## Tasks to complete
1 > Please print a passage from the Studio 60 comments, beginning at the words "I want so much" and stopping after "Jerry Springer show.".
2 > In the Studio 60 comments, which actor is called the only guy on the set with a heart and a smile?
3 > Translate this sentence from the Studio 60 comments into Spanish: "There is nothing less interesting than listening to comics discuss their craft."

## Source passage
○ ○ ○ ○ ○

The only way Tina Fey's show will be better than Studio 60 is the correct use of Alec Baldwin.


I want so much to love this show but I just don't care about any of the leads. Poor Tim Busfield is the only guy on the set with a heart and a smile that isn't chiseled into a grimmace or a snarl. He must feel like he's Michael Landon plopped into the middle of a Jerry Springer show.


I still can't separate Brad Whit from his star turn in Billy Madison. He needs a little more of that comic timing in this role, less of the harried wonk. Though it's not like it matters because this show will fail only because it takes comedy too seriously. There is nothing less interesting than listening to comics discuss their craft. There's a reason there's no Inside the Comics Studio. B to the oring. Also, if you look at the actual writing staff on the show there's not a single writer with any comedy background. It's all Sorkinites.

Cap'n Bob Napier

Maybe I'm too old to be the intended target for this show, but I recall a Studio One live drama series and everyone knows 60 Minutes. Studio 60 sounds like a blend of the two. Not a catchy title.

○ ○ ○ ○ ○

## Extracted records
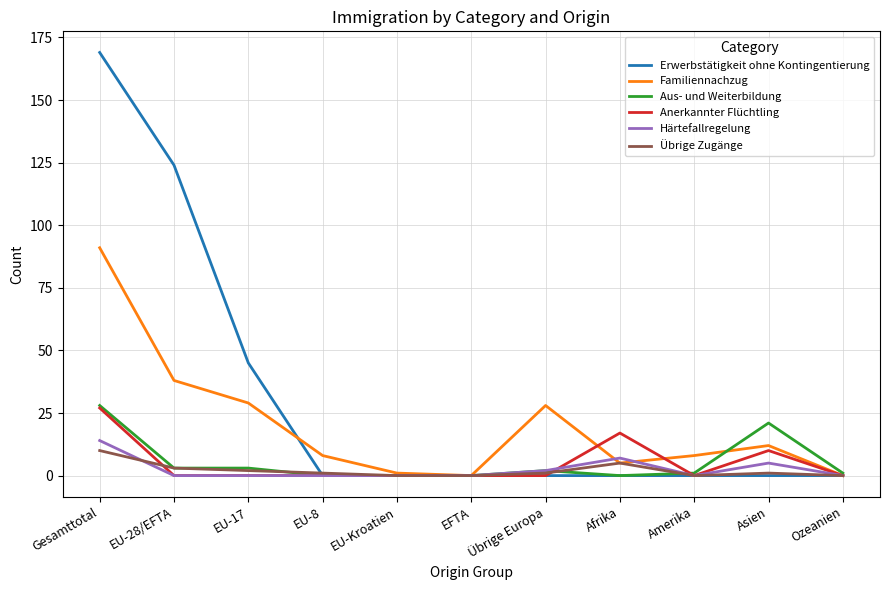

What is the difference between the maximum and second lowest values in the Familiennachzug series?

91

○ ○ ○ ○ ○

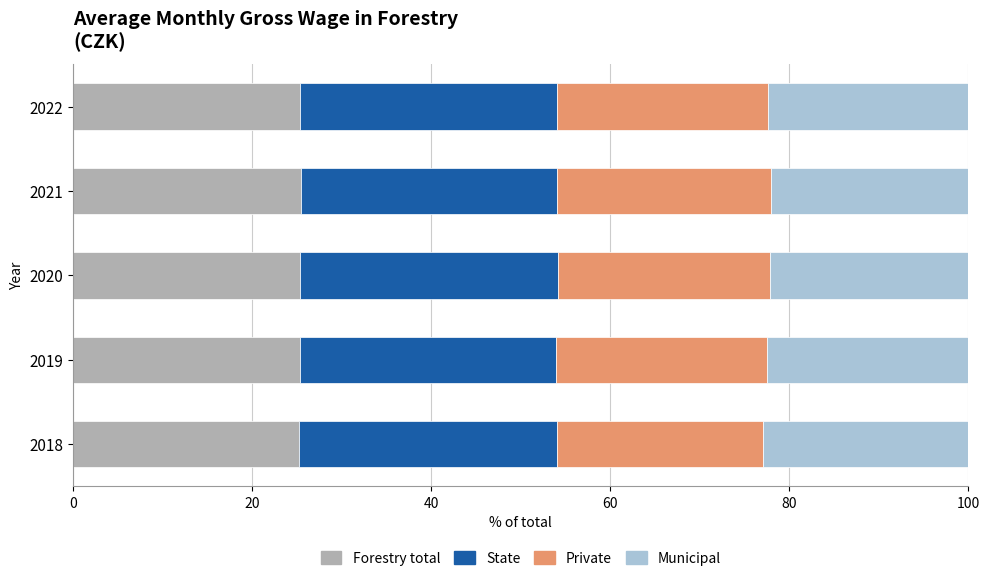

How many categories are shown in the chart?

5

○ ○ ○ ○ ○

## Exercise results
1 >
I want so much to love this show but I just don't care about any of the leads. Poor Tim Busfield is the only guy on the set with a heart and a smile that isn't chiseled into a grimmace or a snarl. He must feel like he's Michael Landon plopped into the middle of a Jerry Springer show.

2 > Tim Busfield

3 > No hay nada menos interesante que escuchar a los cómicos hablar de su oficio.